There are annoyances, and some were costly. My laserprinter (Canon 5550) didn't speak Mac, so I traded with Robin. Hers didn't play nice either, so I had to order a replacement printer. My digital voice recorder was history. I'd go into a computer store or Office Depot and look at how many things only plug into a PC.
The OS is still not completely natural for me. It is still a problem for me to tell where I am. On a PC, the active window is where you are. No confusion. The signal strength for which program is active is much weaker on a Mac. I have, more than once, been printing out DVD disks, and find that I've been printing out email messages instead on my disks.

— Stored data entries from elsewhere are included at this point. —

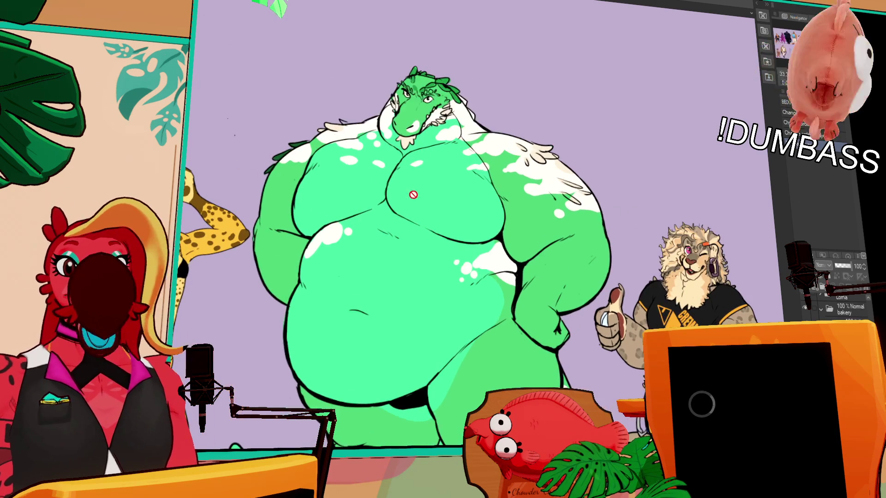
left_click_drag(477, 236, 473, 207)
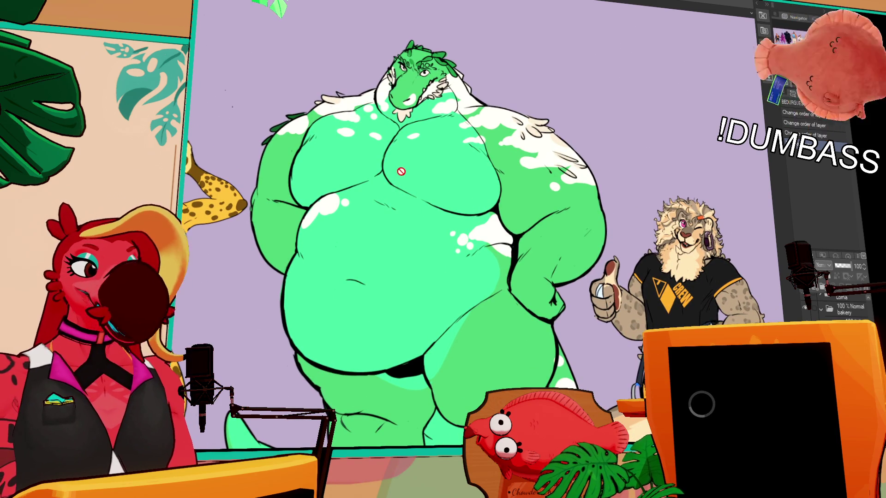
scroll(400, 171, "down", 2)
scroll(401, 170, "up", 2)
mouse_move(484, 103)
left_mouse_down()
mouse_move(554, 307)
mouse_move(674, 431)
left_mouse_up()
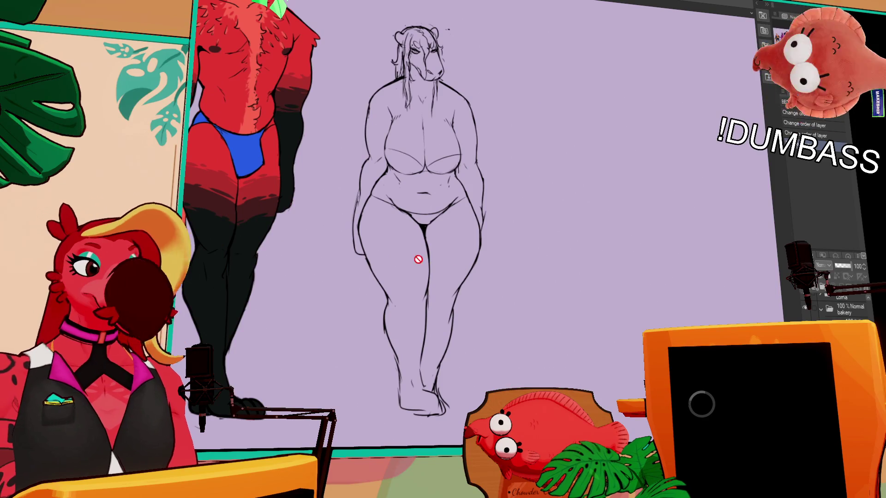
Step: Pan across the coloured characters and rows of the lineup, then switch to the sketch document
left_click_drag(418, 259, 599, 304)
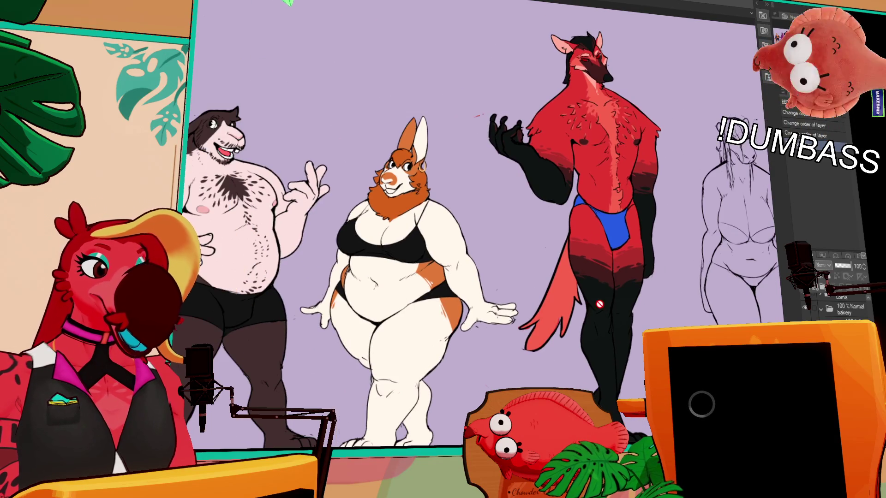
scroll(550, 285, "up", 2)
mouse_move(514, 247)
left_mouse_down()
mouse_move(561, 311)
mouse_move(502, 317)
left_mouse_up()
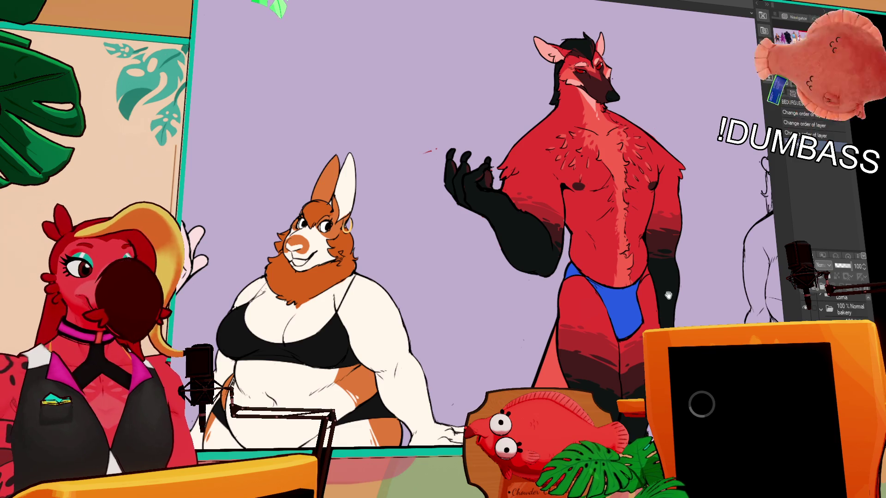
left_click_drag(668, 296, 332, 273)
left_click_drag(601, 333, 537, 281)
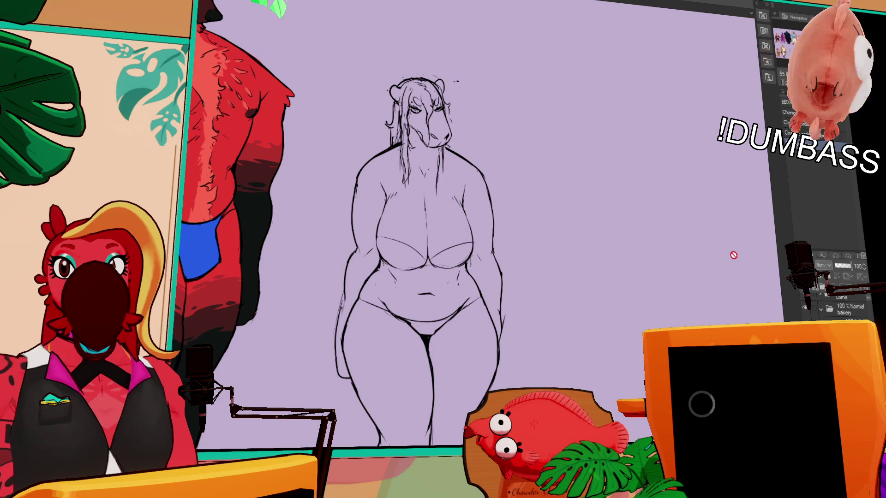
scroll(575, 239, "down", 3)
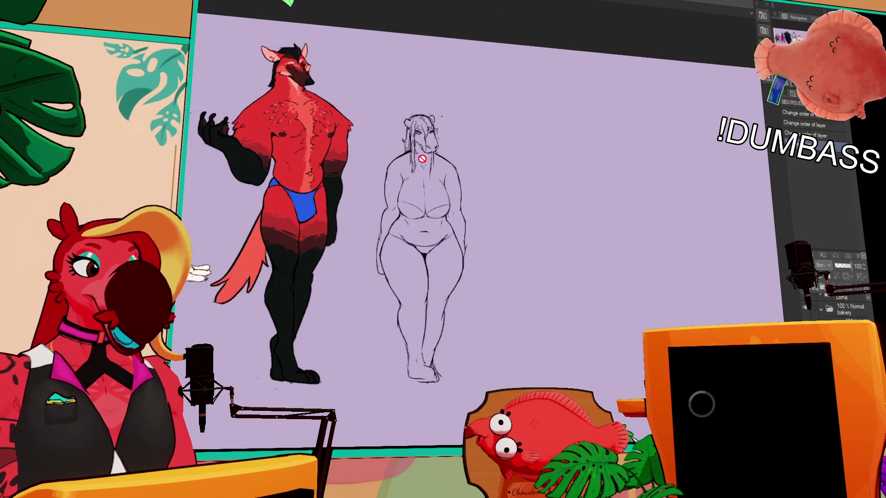
scroll(502, 295, "down", 2)
left_click_drag(503, 295, 596, 120)
scroll(592, 117, "down", 2)
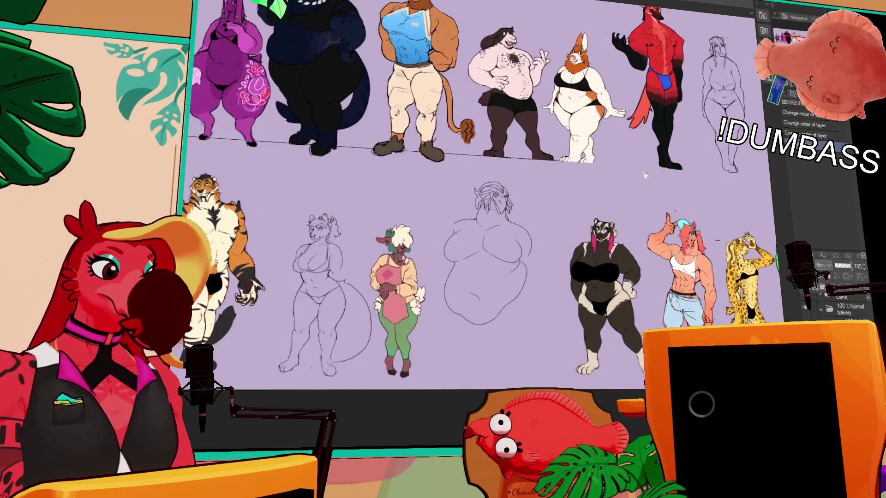
scroll(694, 265, "up", 2)
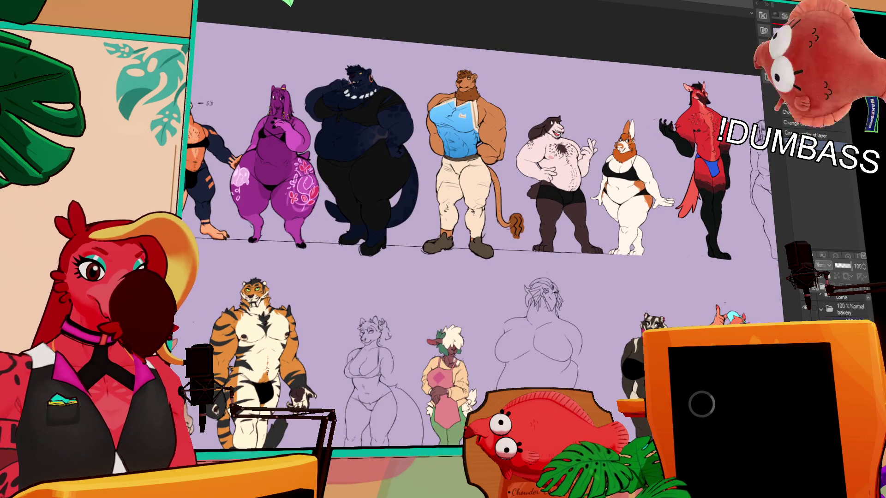
left_click_drag(560, 293, 390, 248)
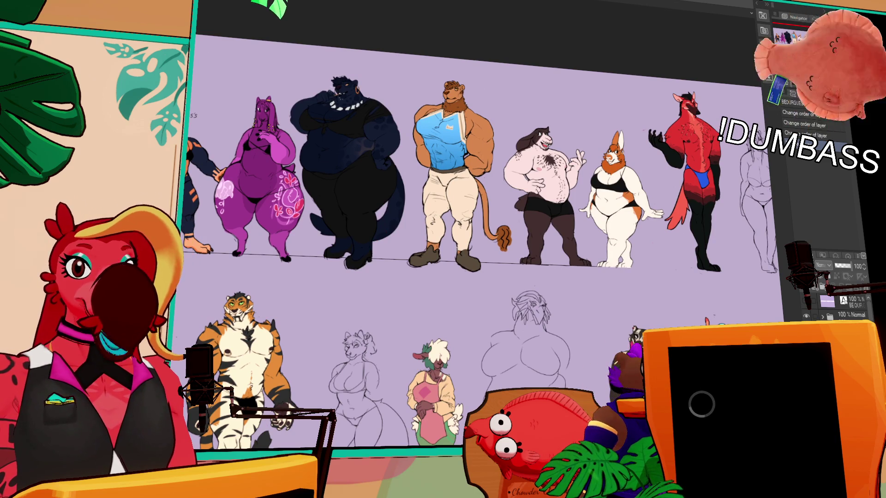
key("ctrl+Tab")
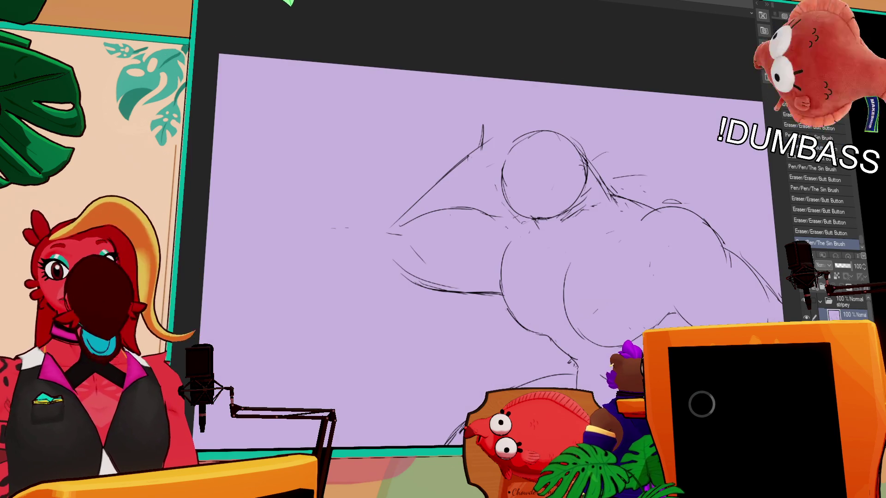
Step: Cycle back to the rough sketch document and fit the whole figure in view
key("ctrl+Tab")
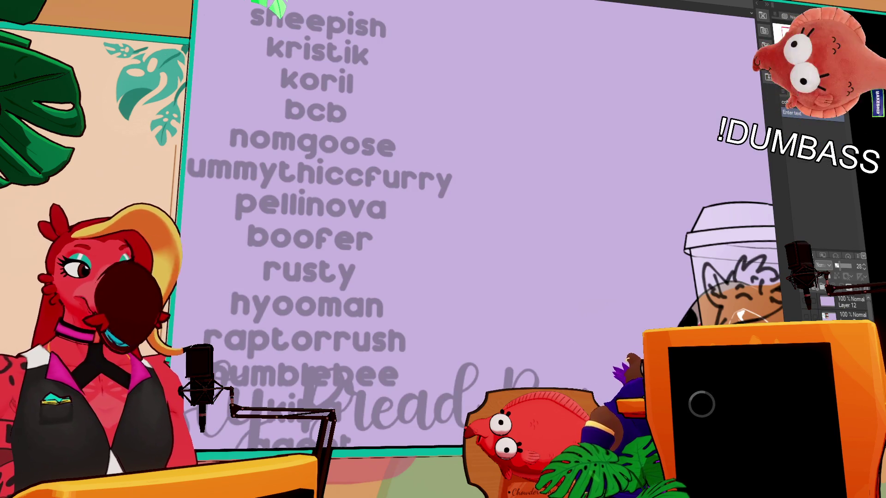
key("ctrl+Tab")
left_click_drag(464, 189, 414, 170)
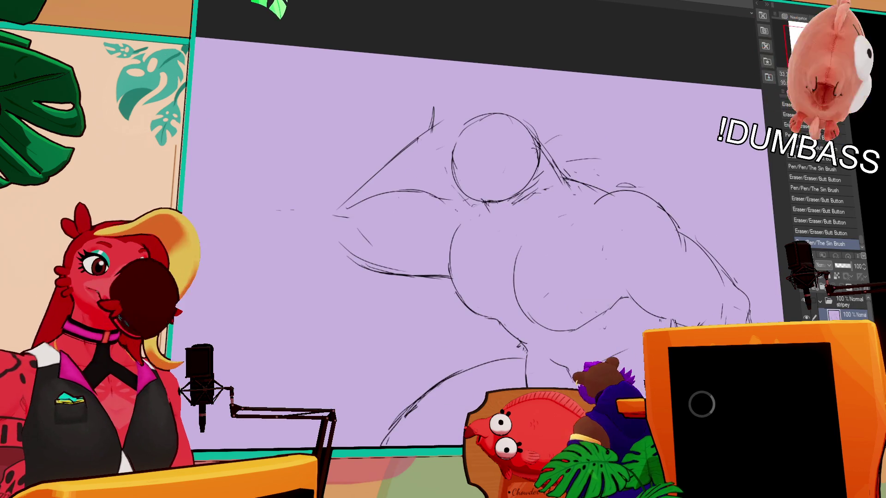
key("ctrl+minus")
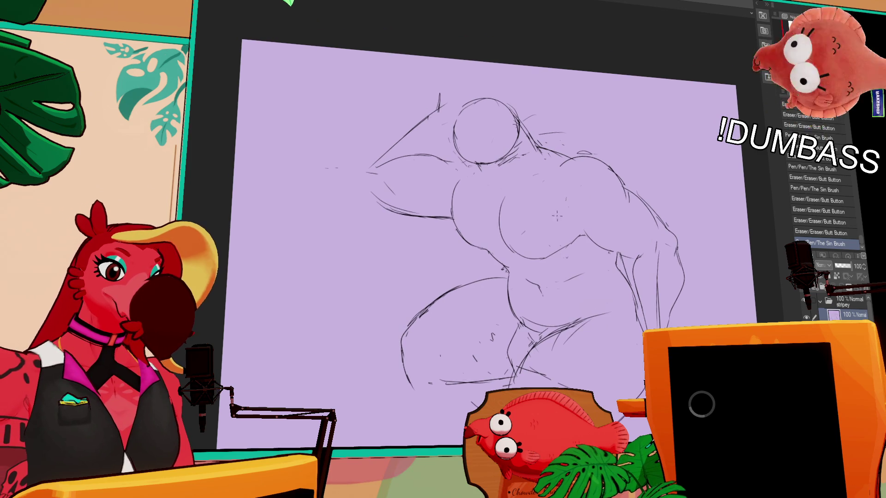
Step: Rework small marks on the torso and right arm, then lasso the raised arm
key("ctrl+z")
left_click_drag(499, 238, 509, 254)
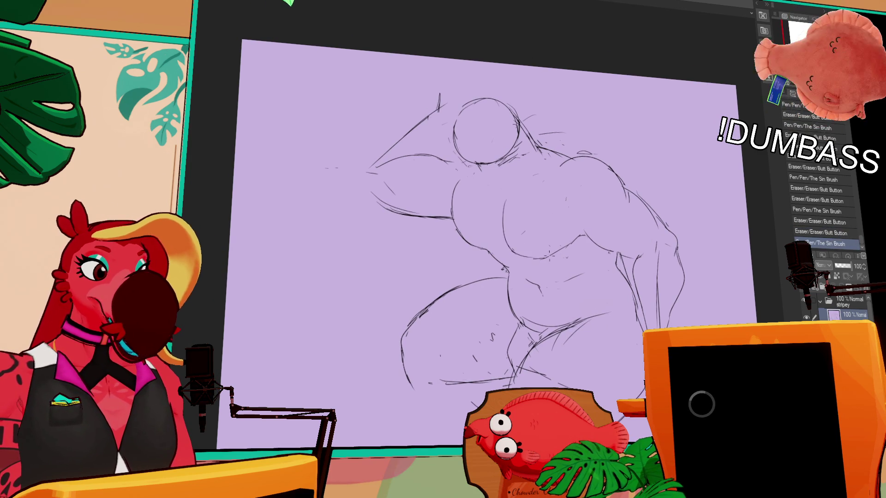
left_click_drag(511, 215, 508, 235)
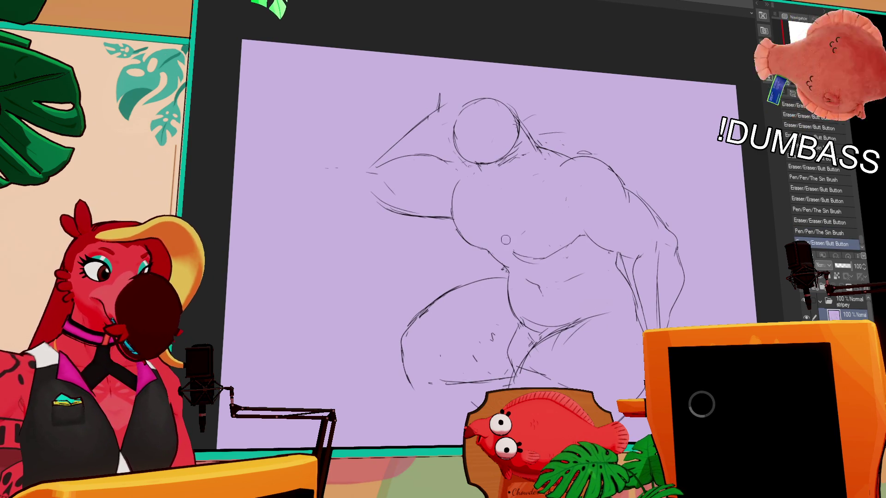
mouse_move(505, 197)
left_mouse_down()
mouse_move(504, 236)
mouse_move(517, 257)
mouse_move(548, 262)
left_mouse_up()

Some programs, like Quicken for Mac, break up the elements of the program into a bunch of separate boxes, so you really have no idea where you are, and not a great chance of getting the right thing active without launching into someplace unexpected. In Photoshop the first thing I do is punch the F key to go to full screen mode, which gets to be a bother when you've got multiple files open. I've since gotten Parallels and Windows XP to run my old Quicken program, as well as my old Word 97 and Excel 97 programs. I tried the later versions of both, and hated them. These seem to run better and with less complaint in XP on the Mac.
Networking seemed to be much easier for me on PCs than Macs. Once you went through the arcane procedure to set up network shares, they were cast in concrete and always there. On Macs it's been a much more hit or miss affair, with several visits by expensive techs to set it up properly. And I can only go one direction in file transfers—I still can't dump files from the desktop to the laptop via the network. One day, for no apparent reason, the file transfer system broke down completely. I'd be a gigabyte into a transfer, and I'd get the “You don't have sufficient permissions” error. The next day the problem was gone.
I can still crash both computers regularly. For a time, my Apple Mail program would fritz out, until I deleted a message in the Inbox that must have had some distasteful code. On the laptop I've been converting a batch of old videotapes to DVD through iMovie for my mother in law (John Ciardi lectures from 1982, when she brought him to the University of Northern Kentucky). After about every fifth tape the entire computer crashes with that faded out screen and that polite message about a catastrophic crash, in a tone that tries not to be unduly alarming, that you must restart the computer now please.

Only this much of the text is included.